> **Assignment**
The task calls for every line of the data to be repeated exactly.

<<<<

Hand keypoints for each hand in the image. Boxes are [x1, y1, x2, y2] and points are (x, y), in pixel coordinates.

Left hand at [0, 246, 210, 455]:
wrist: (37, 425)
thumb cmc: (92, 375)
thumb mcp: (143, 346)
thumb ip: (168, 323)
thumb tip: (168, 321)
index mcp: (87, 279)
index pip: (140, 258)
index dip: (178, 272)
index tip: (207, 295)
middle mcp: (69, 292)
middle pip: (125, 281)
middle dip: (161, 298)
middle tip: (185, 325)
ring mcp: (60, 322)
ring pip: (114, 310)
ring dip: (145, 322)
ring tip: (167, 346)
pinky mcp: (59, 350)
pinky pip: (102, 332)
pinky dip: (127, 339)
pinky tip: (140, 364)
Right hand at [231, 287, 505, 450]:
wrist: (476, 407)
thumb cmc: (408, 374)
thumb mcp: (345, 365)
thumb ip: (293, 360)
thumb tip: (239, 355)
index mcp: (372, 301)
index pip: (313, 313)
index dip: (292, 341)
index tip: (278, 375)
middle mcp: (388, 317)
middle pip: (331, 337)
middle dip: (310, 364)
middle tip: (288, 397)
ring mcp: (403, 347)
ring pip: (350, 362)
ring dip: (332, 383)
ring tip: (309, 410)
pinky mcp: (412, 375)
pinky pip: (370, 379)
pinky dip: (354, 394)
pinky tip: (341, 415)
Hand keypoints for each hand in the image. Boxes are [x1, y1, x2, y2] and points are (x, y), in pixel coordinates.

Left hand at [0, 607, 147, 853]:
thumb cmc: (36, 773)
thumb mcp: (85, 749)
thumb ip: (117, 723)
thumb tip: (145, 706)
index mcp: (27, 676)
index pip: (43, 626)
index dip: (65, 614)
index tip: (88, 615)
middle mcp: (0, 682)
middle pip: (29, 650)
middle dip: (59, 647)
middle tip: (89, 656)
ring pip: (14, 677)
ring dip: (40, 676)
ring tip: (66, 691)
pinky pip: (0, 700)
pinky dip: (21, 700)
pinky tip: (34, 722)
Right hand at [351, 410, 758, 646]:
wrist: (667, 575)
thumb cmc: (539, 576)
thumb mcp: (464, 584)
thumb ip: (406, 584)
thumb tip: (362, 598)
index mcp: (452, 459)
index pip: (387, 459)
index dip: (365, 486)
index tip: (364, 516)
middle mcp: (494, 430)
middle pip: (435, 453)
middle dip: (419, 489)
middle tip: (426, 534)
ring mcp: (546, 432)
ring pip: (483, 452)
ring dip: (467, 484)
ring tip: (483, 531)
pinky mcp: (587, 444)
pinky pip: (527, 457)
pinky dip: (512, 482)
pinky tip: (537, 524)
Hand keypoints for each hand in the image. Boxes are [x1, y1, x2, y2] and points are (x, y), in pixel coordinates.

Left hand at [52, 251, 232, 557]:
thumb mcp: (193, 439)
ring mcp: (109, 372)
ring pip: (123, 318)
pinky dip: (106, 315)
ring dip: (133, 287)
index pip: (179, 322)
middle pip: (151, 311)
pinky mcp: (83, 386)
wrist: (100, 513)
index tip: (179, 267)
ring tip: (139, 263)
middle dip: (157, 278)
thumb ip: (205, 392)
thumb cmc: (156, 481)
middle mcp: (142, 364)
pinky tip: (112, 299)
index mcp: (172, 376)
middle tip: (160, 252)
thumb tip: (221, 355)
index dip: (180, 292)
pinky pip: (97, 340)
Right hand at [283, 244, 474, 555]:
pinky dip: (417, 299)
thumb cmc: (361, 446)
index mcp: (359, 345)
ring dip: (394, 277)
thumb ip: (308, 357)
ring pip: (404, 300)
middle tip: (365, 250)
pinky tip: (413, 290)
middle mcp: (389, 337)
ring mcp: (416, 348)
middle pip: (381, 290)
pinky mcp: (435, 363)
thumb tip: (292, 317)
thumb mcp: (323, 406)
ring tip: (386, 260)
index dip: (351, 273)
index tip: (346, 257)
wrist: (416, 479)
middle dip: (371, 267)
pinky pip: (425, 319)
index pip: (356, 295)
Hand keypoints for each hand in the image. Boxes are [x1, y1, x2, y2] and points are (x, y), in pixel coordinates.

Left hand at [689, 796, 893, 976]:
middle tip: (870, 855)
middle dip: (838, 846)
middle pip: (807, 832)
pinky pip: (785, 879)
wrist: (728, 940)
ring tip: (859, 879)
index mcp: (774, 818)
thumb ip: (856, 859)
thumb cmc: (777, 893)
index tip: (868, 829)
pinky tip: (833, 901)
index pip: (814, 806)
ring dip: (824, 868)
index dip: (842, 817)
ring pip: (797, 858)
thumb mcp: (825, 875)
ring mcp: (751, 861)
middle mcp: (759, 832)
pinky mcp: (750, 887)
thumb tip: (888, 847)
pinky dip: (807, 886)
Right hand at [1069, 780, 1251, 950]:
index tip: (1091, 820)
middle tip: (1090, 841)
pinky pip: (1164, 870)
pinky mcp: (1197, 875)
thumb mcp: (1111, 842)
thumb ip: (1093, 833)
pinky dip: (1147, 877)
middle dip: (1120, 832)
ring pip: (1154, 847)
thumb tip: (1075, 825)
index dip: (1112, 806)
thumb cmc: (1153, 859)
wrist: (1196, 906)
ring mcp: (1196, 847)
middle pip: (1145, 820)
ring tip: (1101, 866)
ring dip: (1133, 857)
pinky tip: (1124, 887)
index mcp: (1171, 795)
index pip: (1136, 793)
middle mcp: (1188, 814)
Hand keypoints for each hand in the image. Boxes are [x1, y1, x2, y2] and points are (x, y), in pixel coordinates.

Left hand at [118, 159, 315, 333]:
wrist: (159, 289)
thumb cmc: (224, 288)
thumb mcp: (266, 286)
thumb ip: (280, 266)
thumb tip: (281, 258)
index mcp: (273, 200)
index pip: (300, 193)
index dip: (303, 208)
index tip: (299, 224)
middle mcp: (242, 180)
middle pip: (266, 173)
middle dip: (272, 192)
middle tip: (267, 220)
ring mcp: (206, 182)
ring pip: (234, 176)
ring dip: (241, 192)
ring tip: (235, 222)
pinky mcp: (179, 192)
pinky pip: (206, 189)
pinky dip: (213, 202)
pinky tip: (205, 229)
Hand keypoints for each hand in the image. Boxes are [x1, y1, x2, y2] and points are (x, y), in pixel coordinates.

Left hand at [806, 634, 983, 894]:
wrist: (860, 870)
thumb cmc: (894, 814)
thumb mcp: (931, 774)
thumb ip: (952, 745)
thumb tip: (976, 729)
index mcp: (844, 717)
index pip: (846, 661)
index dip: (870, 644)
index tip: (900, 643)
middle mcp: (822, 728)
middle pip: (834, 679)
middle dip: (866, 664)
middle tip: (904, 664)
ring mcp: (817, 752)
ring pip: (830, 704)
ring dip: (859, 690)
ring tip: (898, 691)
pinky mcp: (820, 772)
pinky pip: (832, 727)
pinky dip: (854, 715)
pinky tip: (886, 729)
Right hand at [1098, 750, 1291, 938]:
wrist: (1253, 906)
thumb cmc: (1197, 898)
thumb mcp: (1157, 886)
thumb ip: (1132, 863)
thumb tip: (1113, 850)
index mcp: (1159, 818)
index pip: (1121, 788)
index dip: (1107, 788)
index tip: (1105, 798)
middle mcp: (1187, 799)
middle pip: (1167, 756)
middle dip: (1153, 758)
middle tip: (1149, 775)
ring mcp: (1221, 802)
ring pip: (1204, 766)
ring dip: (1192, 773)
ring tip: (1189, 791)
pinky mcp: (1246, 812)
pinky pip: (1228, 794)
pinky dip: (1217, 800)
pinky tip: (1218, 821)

>>>>

> **Final answer**
Hand keypoints for each hand in the image. Boxes are [x1, y1, x2, y2] and points are (x, y), in pixel coordinates.

Left hand at [0, 246, 210, 455]:
wrist: (37, 425)
thumb cmc: (92, 375)
thumb mcp: (143, 346)
thumb ip: (168, 323)
thumb tip: (168, 321)
index mcp: (87, 279)
index pip: (140, 258)
index dip: (178, 272)
index tip: (207, 295)
middle mcp: (69, 292)
middle pip: (125, 281)
middle dip: (161, 298)
middle tip: (185, 325)
ring mcp: (60, 322)
ring pip: (114, 310)
ring dip: (145, 322)
ring tip: (167, 346)
pinky mcp: (59, 350)
pinky pip: (102, 332)
pinky dip: (127, 339)
pinky tip: (140, 364)
Right hand at [231, 287, 505, 450]:
wrist: (476, 407)
thumb cmc: (408, 374)
thumb mcp: (345, 365)
thumb ip: (293, 360)
thumb tip: (239, 355)
index mcp: (372, 301)
index pip: (313, 313)
index dip: (292, 341)
index tip: (278, 375)
middle mcp: (388, 317)
middle pip: (331, 337)
middle dip: (310, 364)
middle tip: (288, 397)
ring mcp: (403, 347)
ring pip: (350, 362)
ring dip: (332, 383)
ring tip: (309, 410)
pinky mcp: (412, 375)
pinky pip: (370, 379)
pinky dip: (354, 394)
pinky tip: (341, 415)
Hand keypoints for each hand in the image. Boxes are [x1, y1, x2, y2] and points are (x, y), in pixel coordinates.

Left hand at [0, 607, 147, 853]:
thumb cmc: (36, 773)
thumb mcp: (85, 749)
thumb ip: (117, 723)
thumb tip: (145, 706)
index mcp: (27, 676)
index pip: (43, 626)
index dip: (65, 614)
index tip: (88, 615)
middle mcp: (0, 682)
middle pip: (29, 650)
middle dip: (59, 647)
middle tip: (89, 656)
ring pip: (14, 677)
ring dip: (40, 676)
ring tip: (66, 691)
pinky pip: (0, 700)
pinky dip: (21, 700)
pinky tip: (34, 722)
Right hand at [351, 410, 758, 646]:
wrist: (667, 575)
thumb cmc: (539, 576)
thumb mcp: (464, 584)
thumb ip: (406, 584)
thumb tip: (362, 598)
index mcp: (452, 459)
index pip: (387, 459)
index dip: (365, 486)
index tip: (364, 516)
middle mcp: (494, 430)
middle pip: (435, 453)
middle dip: (419, 489)
middle tip: (426, 534)
ring mcp: (546, 432)
ring pip: (483, 452)
ring dip: (467, 484)
ring tip: (483, 531)
pinky mcp: (587, 444)
pinky pip: (527, 457)
pinky dip: (512, 482)
pinky tip: (537, 524)
Hand keypoints for each hand in the image. Boxes are [x1, y1, x2, y2] and points are (x, y), in pixel coordinates.

Left hand at [52, 251, 232, 557]:
thumb mcp: (193, 439)
ring mcp: (109, 372)
ring pip: (123, 318)
pinky dip: (106, 315)
ring dip: (133, 287)
index pip: (179, 322)
middle pip: (151, 311)
pinky mcp: (83, 386)
wrist: (100, 513)
index tip: (179, 267)
ring tip: (139, 263)
middle dip: (157, 278)
thumb ip: (205, 392)
thumb cmc: (156, 481)
middle mcp: (142, 364)
pinky tip: (112, 299)
index mcp: (172, 376)
middle tip: (160, 252)
thumb tip: (221, 355)
index dip: (180, 292)
pinky pip: (97, 340)
Right hand at [283, 244, 474, 555]:
pinky dip: (417, 299)
thumb cmc: (361, 446)
index mcp: (359, 345)
ring dip: (394, 277)
thumb ip: (308, 357)
ring pip: (404, 300)
middle tip: (365, 250)
pinky tip: (413, 290)
middle mcp: (389, 337)
ring mcp: (416, 348)
middle pip: (381, 290)
pinky mcp: (435, 363)
thumb tip: (292, 317)
thumb mcp: (323, 406)
ring tip: (386, 260)
index dip: (351, 273)
index tip: (346, 257)
wrist: (416, 479)
middle dip: (371, 267)
pinky pip: (425, 319)
index pip: (356, 295)
Hand keypoints for each hand in the image. Boxes are [x1, y1, x2, y2] and points are (x, y), in pixel coordinates.

Left hand at [689, 796, 893, 976]:
middle tip: (870, 855)
middle dip: (838, 846)
middle pip: (807, 832)
pinky pip: (785, 879)
wrist: (728, 940)
ring tip: (859, 879)
index mcp: (774, 818)
thumb ip: (856, 859)
thumb cmc: (777, 893)
index tip: (868, 829)
pinky tip: (833, 901)
index pip: (814, 806)
ring dip: (824, 868)
index dip: (842, 817)
ring pip: (797, 858)
thumb mcp: (825, 875)
ring mcp: (751, 861)
middle mcp: (759, 832)
pinky mcp: (750, 887)
thumb tip: (888, 847)
pinky dip: (807, 886)
Right hand at [1069, 780, 1251, 950]:
index tip: (1091, 820)
middle tip: (1090, 841)
pinky pip: (1164, 870)
pinky mcp: (1197, 875)
thumb mcp: (1111, 842)
thumb ip: (1093, 833)
pinky dip: (1147, 877)
middle dip: (1120, 832)
ring pip: (1154, 847)
thumb tip: (1075, 825)
index dip: (1112, 806)
thumb cmc: (1153, 859)
wrist: (1196, 906)
ring mcp: (1196, 847)
middle pip: (1145, 820)
ring tip: (1101, 866)
ring dip: (1133, 857)
pinky tip: (1124, 887)
index mcp: (1171, 795)
index pip: (1136, 793)
middle mcp: (1188, 814)
Hand keypoints for each hand in the image. Boxes are [x1, y1, x2, y2] and points are (x, y), in pixel coordinates.

Left hand at [118, 159, 315, 333]:
wrist: (159, 289)
thumb cmc: (224, 288)
thumb mcp: (266, 286)
thumb ip: (280, 266)
thumb tip: (281, 258)
index mcp: (273, 200)
index pip: (300, 193)
index dip: (303, 208)
index tip: (299, 224)
middle mcp: (242, 180)
middle pip: (266, 173)
middle dip: (272, 192)
middle tip: (267, 220)
ring mcp: (206, 182)
ring pip: (234, 176)
ring dip: (241, 192)
ring tip: (235, 222)
pinky mcp: (179, 192)
pinky pip: (206, 189)
pinky dip: (213, 202)
pinky tip: (205, 229)
Hand keypoints for each hand in the image. Boxes are [x1, y1, x2, y2] and points are (x, y), in pixel coordinates.

Left hand at [806, 634, 983, 894]:
wrist: (860, 870)
thumb cmc: (894, 814)
thumb mcp: (931, 774)
thumb ip: (952, 745)
thumb tip: (976, 729)
index mcp: (844, 717)
index pip: (846, 661)
index dip: (870, 644)
index tip: (900, 643)
middle mcp: (822, 728)
middle pip: (834, 679)
middle dip: (866, 664)
middle tip: (904, 664)
ring mcp: (817, 752)
ring pip: (830, 704)
ring dip: (859, 690)
ring tip: (898, 691)
pinky mcp: (820, 772)
pinky pip: (832, 727)
pinky dip: (854, 715)
pinky tip: (886, 729)
Right hand at [1098, 750, 1291, 938]:
wrist: (1253, 906)
thumb cmc: (1197, 898)
thumb mcp: (1157, 886)
thumb ip: (1132, 863)
thumb tip: (1113, 850)
index mcp: (1159, 818)
index pip: (1121, 788)
index dip: (1107, 788)
index tip: (1105, 798)
middle mcp: (1187, 799)
middle pip: (1167, 756)
middle dip: (1153, 758)
middle tip: (1149, 775)
ring mcp: (1221, 802)
ring pip: (1204, 766)
ring dip: (1192, 773)
ring tip: (1189, 791)
pinky mcp: (1246, 812)
pinky pip: (1228, 794)
pinky dip: (1217, 800)
pinky tip: (1218, 821)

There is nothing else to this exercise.